1911 Encyclopædia Britannica/Fly
FLY (formed on the root of the supposed original Teut. fleugan, to fly), a designation applied to the winged or perfect state of many insects belonging to various orders, as in butterfly (see Lepidoptera), dragon-fly (q.v.), may-fly (q.v.), caddis-fly (q.v.), &c.; also specially employed by entomologists to mean any species of the two-winged flies, or Diptera (q.v.).
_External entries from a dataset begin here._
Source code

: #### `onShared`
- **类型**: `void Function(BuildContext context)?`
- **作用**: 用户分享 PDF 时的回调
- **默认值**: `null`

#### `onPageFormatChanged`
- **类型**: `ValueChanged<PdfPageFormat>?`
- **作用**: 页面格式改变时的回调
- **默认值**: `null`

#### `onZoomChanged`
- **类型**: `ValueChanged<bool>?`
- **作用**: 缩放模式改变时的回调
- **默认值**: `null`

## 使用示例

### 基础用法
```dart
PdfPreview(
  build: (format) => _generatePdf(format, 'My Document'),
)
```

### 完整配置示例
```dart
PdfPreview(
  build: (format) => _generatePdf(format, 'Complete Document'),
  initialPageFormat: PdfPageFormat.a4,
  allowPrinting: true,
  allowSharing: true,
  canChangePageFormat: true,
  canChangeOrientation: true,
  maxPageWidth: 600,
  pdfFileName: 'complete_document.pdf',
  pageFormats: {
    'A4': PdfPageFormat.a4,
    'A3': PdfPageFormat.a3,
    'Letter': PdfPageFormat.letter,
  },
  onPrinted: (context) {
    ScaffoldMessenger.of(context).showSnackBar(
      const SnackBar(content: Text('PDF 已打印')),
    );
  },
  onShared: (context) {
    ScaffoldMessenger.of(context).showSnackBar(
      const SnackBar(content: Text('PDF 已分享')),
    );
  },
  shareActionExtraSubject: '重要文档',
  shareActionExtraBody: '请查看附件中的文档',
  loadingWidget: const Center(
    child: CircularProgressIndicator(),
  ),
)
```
In ordinary parlance fly is often used in the sense of the common house-fly (Musca domestica); and by English colonists and sportsmen in South Africa in that of a species of tsetse-fly (Glossina), or a tract of country (“belt”) in which these insects abound (see Tsetse-Fly).
Apart from the house-fly proper (Musca domestica), which in England is the usual one, several species of flies are commonly found in houses; e.g. the Stomoxys calcitrans, or stable-fly; Pollenia rudis, or cluster-fly; Muscina stabulans, another stable-fly; Calliphora erythrocephala, blue-bottle fly, blow-fly or meat-fly, with smaller sorts of blue-bottle, Phormia terraenovae and Lucilia caesar; Homalomyia canicularis and brevis, the small house-fly; Scenopinus fenestralis, the black window-fly, &c. But Musca domestica is far the most numerous, and in many places, especially in hot weather and in hot climates, is a regular pest. Mr L. O. Howard (Circular 71 of the Bureau of Entomology U.S. Dept. of Agriculture, Washington, 1906) says that in 1900 he made a collection of the flies in dining-rooms in different parts of the United States, and out of a total of 23,087 flies, 22,808 were the common house-fly. Its geographical distribution is of the widest, and its rapidity of breeding, in manure and door-yard filth, so great that, as a carrier of germs of disease, especially cholera and typhoid, the house-fly is now recognized as a potent source of danger; and various sanitary regulations have been made, or precautions suggested, for getting rid of it. These are discussed by Mr Howard in the paper referred to, but in brief they all amount to measures of general hygiene, and the isolation, prompt removal, or proper sterilization of the animal or human excrement in which these flies breed.